- _Passage provided_
::::::
Further north is the home of Oliver Ellsworth, third Chief Justice of the United States.[18]

The town center is well-planned in comparison to many others in the Greater Hartford area. It has a relative diversity of chains and local shops, as well as a restored Amtrak train station dating to the 1850s. The Vintage Radio and Communications Museum of Connecticut is located in Windsor.[19]

From 1957 to 2006, the town was the location of the S1C Nuclear Powered Training Unit; a prototype nuclear power plant for the Naval Nuclear Propulsion Program. The former site has the distinction of being the first nuclear reactor site to receive unrestricted release after demolition and decontamination efforts.[20]

Other notable sites

Oliver Ellsworth Homestead
Windsor War Memorial, sculpted by Evelyn Beatrice Longman (1928), Windsor Town Green at Broad Street.[21]

Windsor is home to the following locations on the National Register of Historic Places:[22]

Tobacco farming

Main article: Connecticut shade tobacco

Tobacco farming in Connecticut has a long history. When the first settlers came to the valley in the 1630s, tobacco was already being grown by the native population. By 1700 it was being exported via the Connecticut River to European ports. The use of Connecticut tobacco as a cigar wrapper leaf began in the 1820s.[24]

Area farmers grew tobacco for the two outside layers of cigars, the binder and the wrapper. Approximately 34,000 acres (140 km2) of land in Connecticut is covered by Windsor Soil, named after the town.[25]

The movie Parrish, starring Troy Donahue and Karl Malden, was set and filmed in the tobacco farms of Windsor. The film was released in 1961.
::::::
- _Exercise 1_
Summarize the passage on Windsor in two sentences.
- _Exercise 2_
Using the passage on Windsor, answer these questions:
(a) During which years was the S1C Nuclear Powered Training Unit located in the town?
(b) About how many acres of Connecticut land are covered by Windsor Soil?
(c) In what year was the movie Parrish released?
- _Exercise 3_
List every person named in the passage on Windsor.

- _Information shown_
::::::
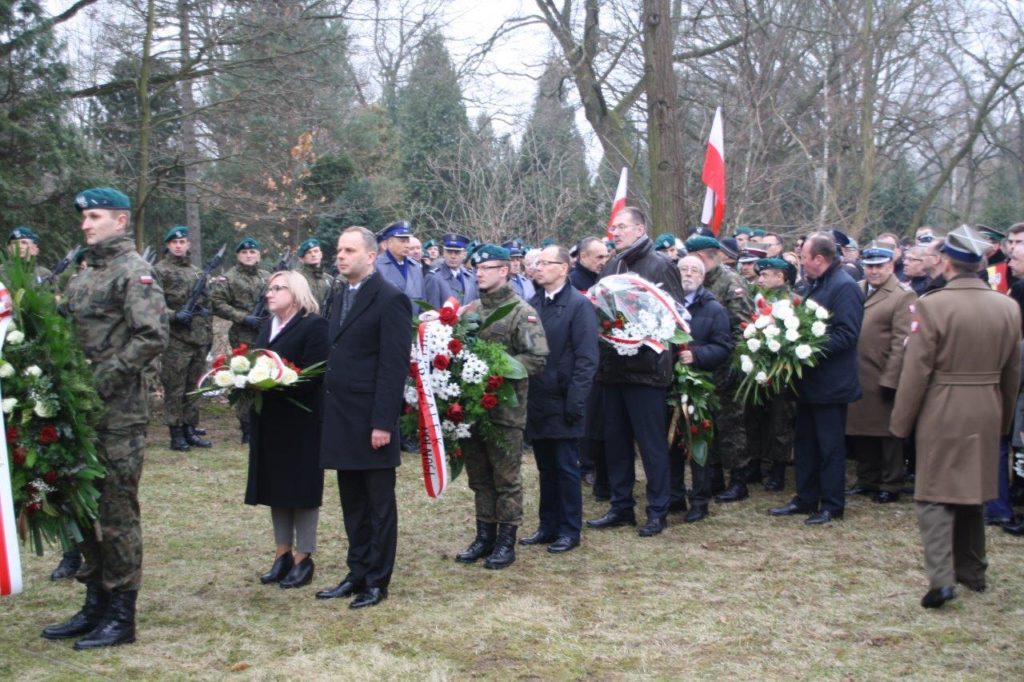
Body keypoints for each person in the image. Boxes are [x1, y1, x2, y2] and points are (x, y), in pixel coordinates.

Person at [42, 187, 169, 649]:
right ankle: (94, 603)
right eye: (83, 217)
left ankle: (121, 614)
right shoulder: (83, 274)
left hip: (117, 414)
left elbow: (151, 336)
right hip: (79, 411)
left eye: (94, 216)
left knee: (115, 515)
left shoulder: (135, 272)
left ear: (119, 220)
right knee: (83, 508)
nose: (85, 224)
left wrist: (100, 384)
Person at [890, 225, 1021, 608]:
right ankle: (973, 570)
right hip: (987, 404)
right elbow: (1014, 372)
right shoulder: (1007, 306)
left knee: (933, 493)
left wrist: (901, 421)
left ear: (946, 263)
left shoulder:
::::::
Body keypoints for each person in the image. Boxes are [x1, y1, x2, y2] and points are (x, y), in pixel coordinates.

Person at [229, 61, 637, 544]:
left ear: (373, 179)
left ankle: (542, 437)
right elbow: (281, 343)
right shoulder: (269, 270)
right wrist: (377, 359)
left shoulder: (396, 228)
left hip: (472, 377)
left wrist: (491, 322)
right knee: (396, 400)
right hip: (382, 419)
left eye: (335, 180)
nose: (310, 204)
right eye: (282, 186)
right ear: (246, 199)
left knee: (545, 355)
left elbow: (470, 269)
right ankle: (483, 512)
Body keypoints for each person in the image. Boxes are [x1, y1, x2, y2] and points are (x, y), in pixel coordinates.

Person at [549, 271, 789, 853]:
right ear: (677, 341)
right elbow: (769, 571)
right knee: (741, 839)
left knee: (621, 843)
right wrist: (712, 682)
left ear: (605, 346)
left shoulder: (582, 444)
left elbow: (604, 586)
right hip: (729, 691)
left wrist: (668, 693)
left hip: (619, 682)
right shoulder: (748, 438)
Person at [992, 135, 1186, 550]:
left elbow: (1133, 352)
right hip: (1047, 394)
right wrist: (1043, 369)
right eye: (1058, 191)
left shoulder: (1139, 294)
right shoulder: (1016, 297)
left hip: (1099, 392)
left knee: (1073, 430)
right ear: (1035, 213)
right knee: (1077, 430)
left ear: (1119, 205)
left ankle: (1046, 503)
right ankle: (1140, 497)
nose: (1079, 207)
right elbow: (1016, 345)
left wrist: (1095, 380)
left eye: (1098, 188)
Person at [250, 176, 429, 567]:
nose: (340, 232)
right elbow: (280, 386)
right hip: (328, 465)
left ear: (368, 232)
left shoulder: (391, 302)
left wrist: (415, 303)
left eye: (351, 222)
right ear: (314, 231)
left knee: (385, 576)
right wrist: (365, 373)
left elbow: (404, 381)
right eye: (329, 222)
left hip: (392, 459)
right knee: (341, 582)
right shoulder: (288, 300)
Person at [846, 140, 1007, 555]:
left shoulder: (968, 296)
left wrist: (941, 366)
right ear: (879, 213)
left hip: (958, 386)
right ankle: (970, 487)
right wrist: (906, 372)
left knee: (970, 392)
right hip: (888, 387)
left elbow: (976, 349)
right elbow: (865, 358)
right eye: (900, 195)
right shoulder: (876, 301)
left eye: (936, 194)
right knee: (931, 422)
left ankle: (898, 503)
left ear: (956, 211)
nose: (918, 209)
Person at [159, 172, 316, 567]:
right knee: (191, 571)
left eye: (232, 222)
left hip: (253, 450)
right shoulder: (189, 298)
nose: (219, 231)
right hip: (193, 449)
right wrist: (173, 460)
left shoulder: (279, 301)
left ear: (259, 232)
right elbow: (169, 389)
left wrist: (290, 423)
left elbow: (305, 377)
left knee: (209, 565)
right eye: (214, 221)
::::::
- _Written response 1_
Windsor has a well-planned town center with a restored 1850s Amtrak station, historic sites such as the Oliver Ellsworth Homestead, and the former S1C nuclear prototype site, the first reactor site to receive unrestricted release after cleanup. The town is also tied to Connecticut's long history of tobacco farming, gives its name to Windsor Soil, and was where the 1961 film Parrish was set and filmed.

- _Written response 2_
(a) From 1957 to 2006.
(b) Approximately 34,000 acres.
(c) 1961.

- _Written response 3_
Oliver Ellsworth
Evelyn Beatrice Longman
Troy Donahue
Karl Malden